Pada penelitian ini juga diduga bahwa adsorpsi yang terjadi adalah molekul yang teradsorpsi yaitu karotenoid dan metil ester tak jenuh berkompetisi memperebutkan sisi aktif dari adsorben, dan juga pelarut dan adsorben berkompetisi merebutkan adsorbat yang teradsorpsi. Banyaknya permukaan aktif adsorben yang berinteraksi dengan sampel dan tersedianya permukaan interaksi yang lebih luas menyebabkan jumlah sampel yang sedikit
menghasilkan konsentrat karotenoid dengan konsentrasi yang tinggi (Arisurya, 2009)

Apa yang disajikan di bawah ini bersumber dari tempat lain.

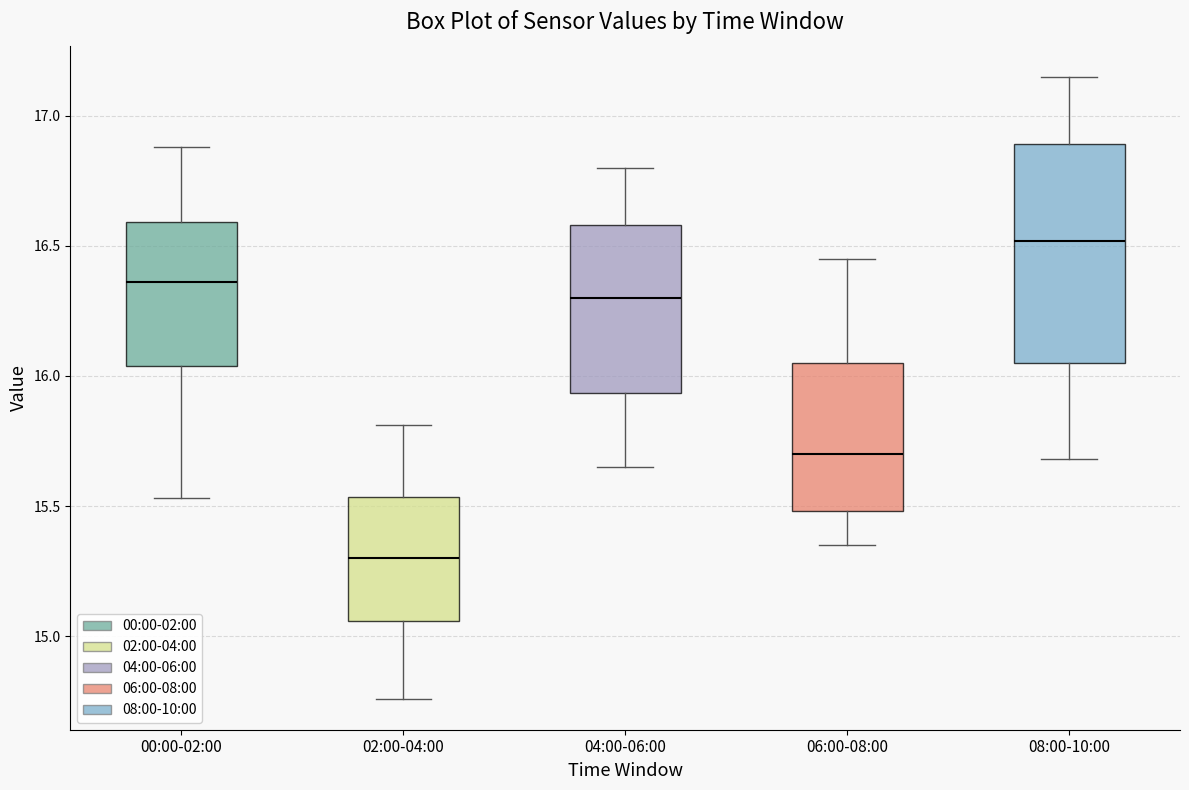

Reading left to right, read every box against the y-axis: the position of its median line, the range the box covers, and the ends of its whiskers. The values are not printed on the chart, so give them approximately, as read against the axis.

00:00-02:00: median 16.35, box 16.05 to 16.60, whiskers 15.55 to 16.90
02:00-04:00: median 15.30, box 15.05 to 15.55, whiskers 14.75 to 15.80
04:00-06:00: median 16.30, box 15.95 to 16.60, whiskers 15.65 to 16.80
06:00-08:00: median 15.70, box 15.50 to 16.05, whiskers 15.35 to 16.45
08:00-10:00: median 16.50, box 16.05 to 16.90, whiskers 15.70 to 17.15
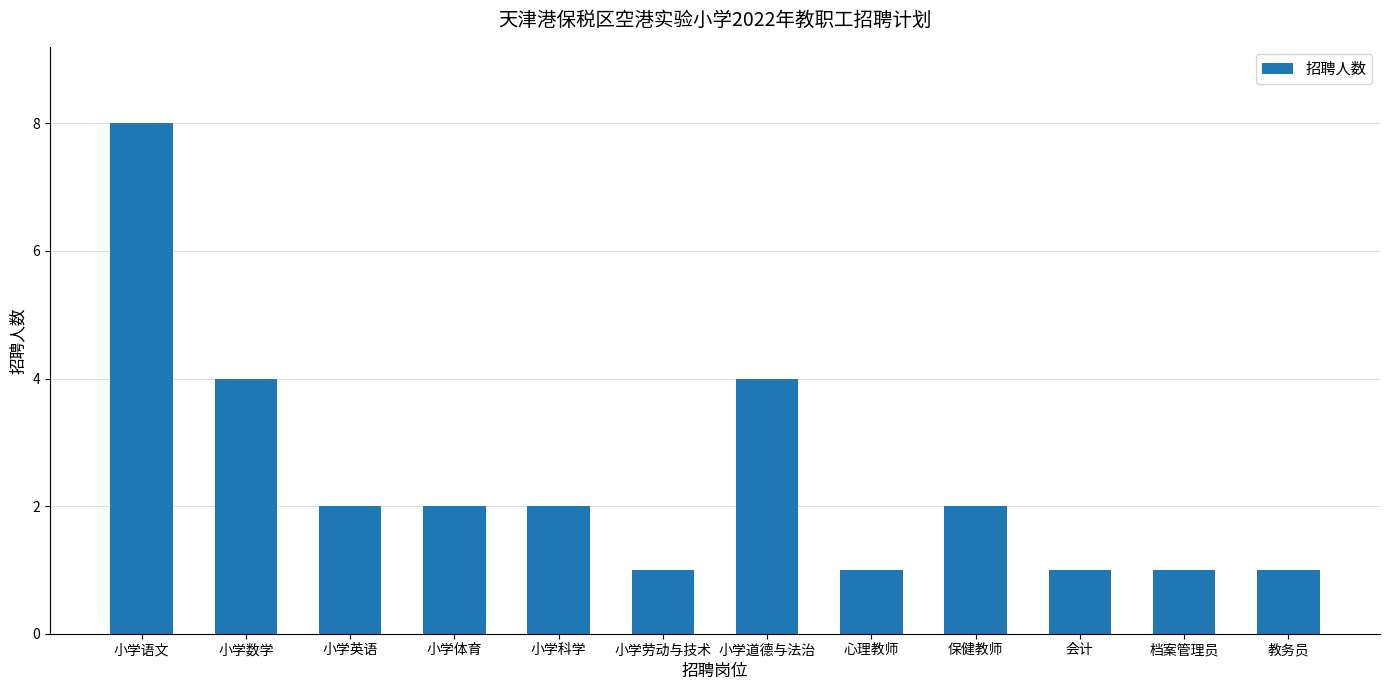

Count the values in the range 1 to 4.

11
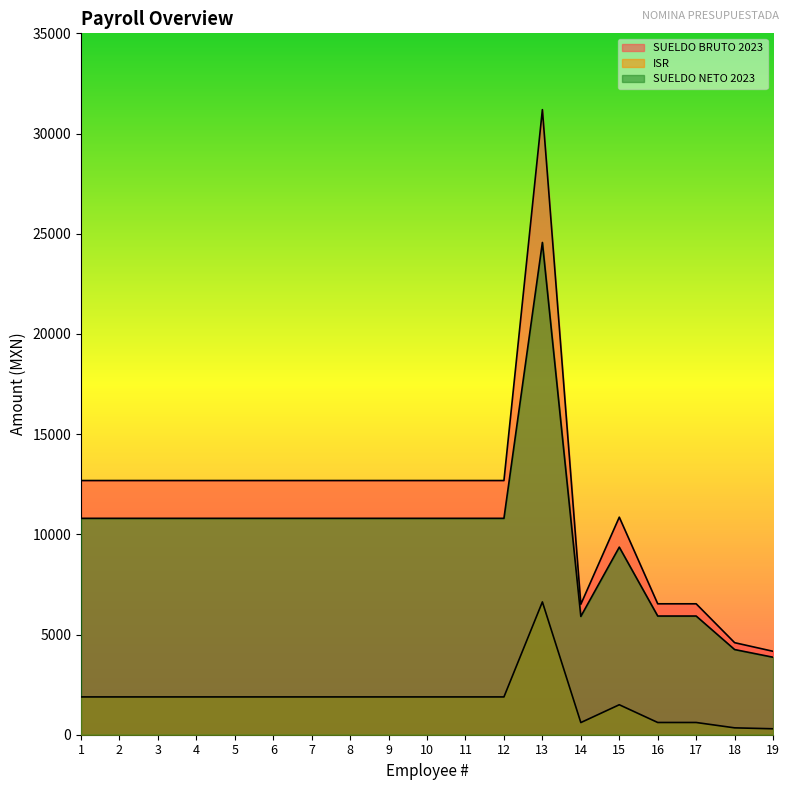

True or false: SUELDO NETO 2023 and SUELDO BRUTO 2023 intersect in this chart.

False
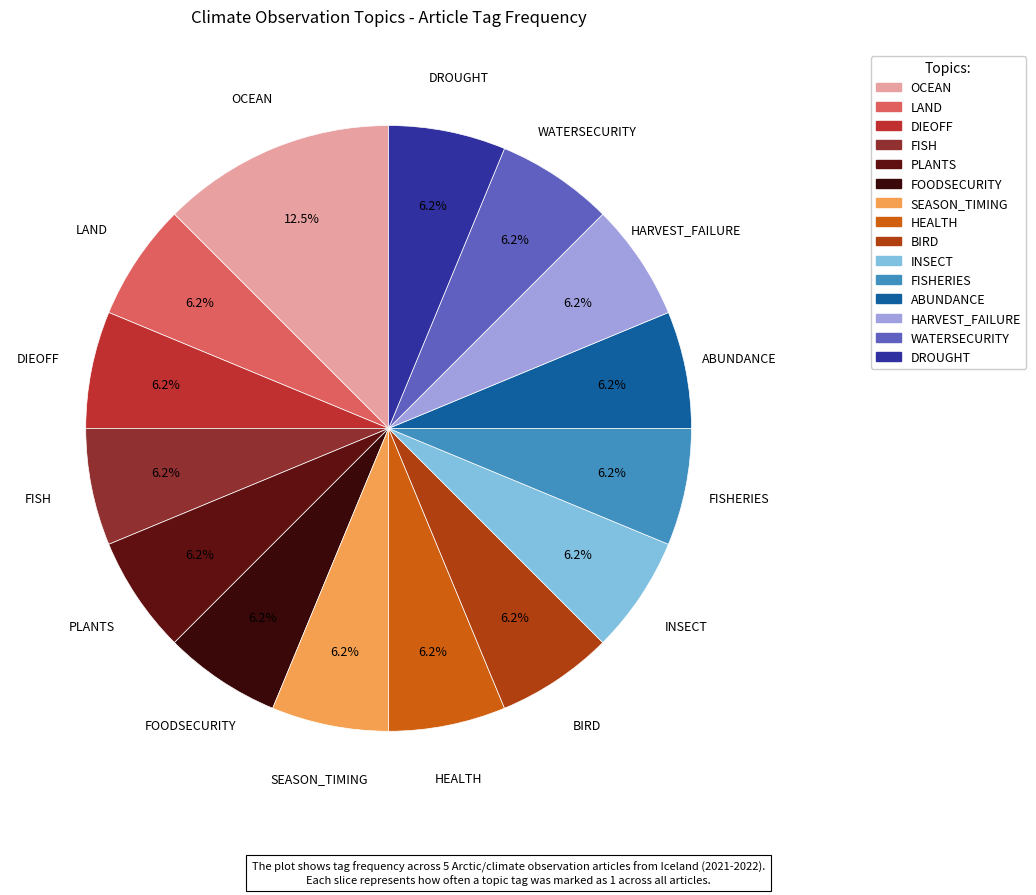

Count the number of slices in the pie.

15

Recovery yang tinggi terjadi karena karotenoid tidak terjerap optimal
akibat ketidakmampuan adsorben mengadsorpsi komponen karotenoid dan non karotenoid. Hal ini diduga terjadi karena permukaan aktif adsorben yang berinteraksi dengan bahan yang diadsorpsi semakin sedikit (Gortner, 1953)
Interaksi yang terjadi pada proses sorpsi menurut Robands et al (1994) biasanya berupa ikatan antar molekul yang lemah, misalnya ikatan van der walls dan ikatan hidrogen dan pada beberapa kasus terjadi ikatan ionik.